→ **Required action**
A bare count is the expected answer, namely the number of lines in the records that have the word "шляхом".

Saved entries:
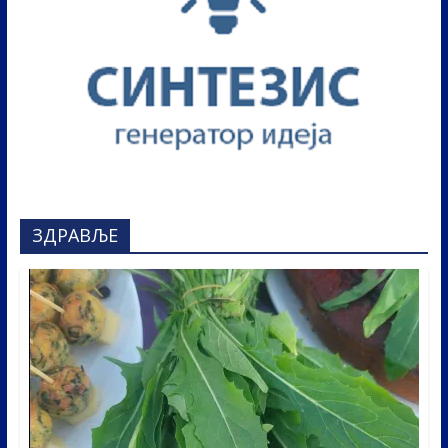
ЗДРАВЉЕ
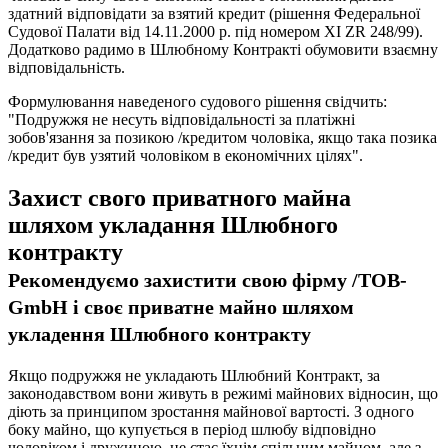
здатний відповідати за взятий кредит (рішення Федеральної
Судової Палати від 14.11.2000 р. під номером XI ZR 248/99).
Додатково радимо в Шлюбному Контракті обумовити взаємну
відповідальність.
Формулювання наведеного судового рішення свідчить:
"Подружжя не несуть відповідальності за платіжні
зобов'язання за позикою /кредитом чоловіка, якщо така позика
/кредит був узятий чоловіком в економічних цілях".
Захист свого приватного майна
шляхом укладання Шлюбного
контракту
Рекомендуємо захистити свою фірму /ТОВ-
GmbH і своє приватне майно шляхом
укладення Шлюбного контракту
Якщо подружжя не укладають Шлюбний Контракт, за
законодавством вони живуть в режимі майнових відносин, що
діють за принципом зростання майнової вартості. З одного
боку майно, що купується в період шлюбу відповідно
чоловіком і дружиною, не стає їхнім спільним майном, але з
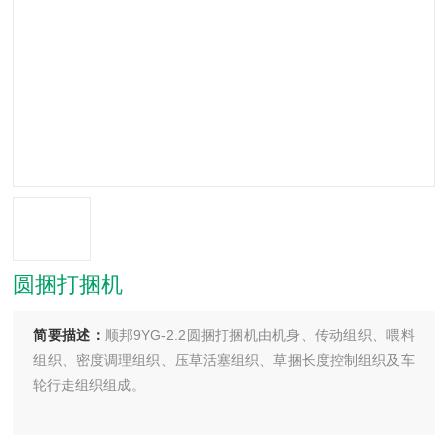
圆捆打捆机
简要描述：
顺邦9YG-2.2圆捆打捆机由机身、传动组织、喂料
组织、密度调理组织、压草活塞组织、草捆长度控制组织及车
轮行走组织组成。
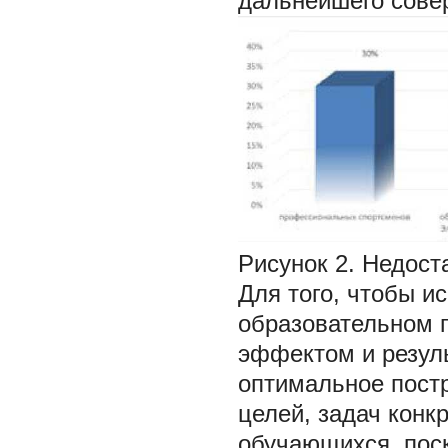
дальнейшего сове
Рисунок 2.
Недост
Для того, чтобы и
образовательном 
эффектом и резул
оптимальное постр
целей, задач конк
обучающихся, пос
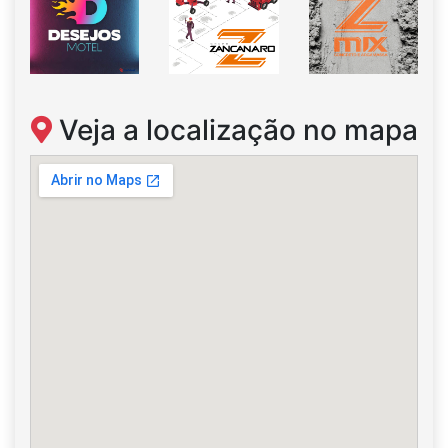
Veja a localização no mapa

→ **Solved exercise**
2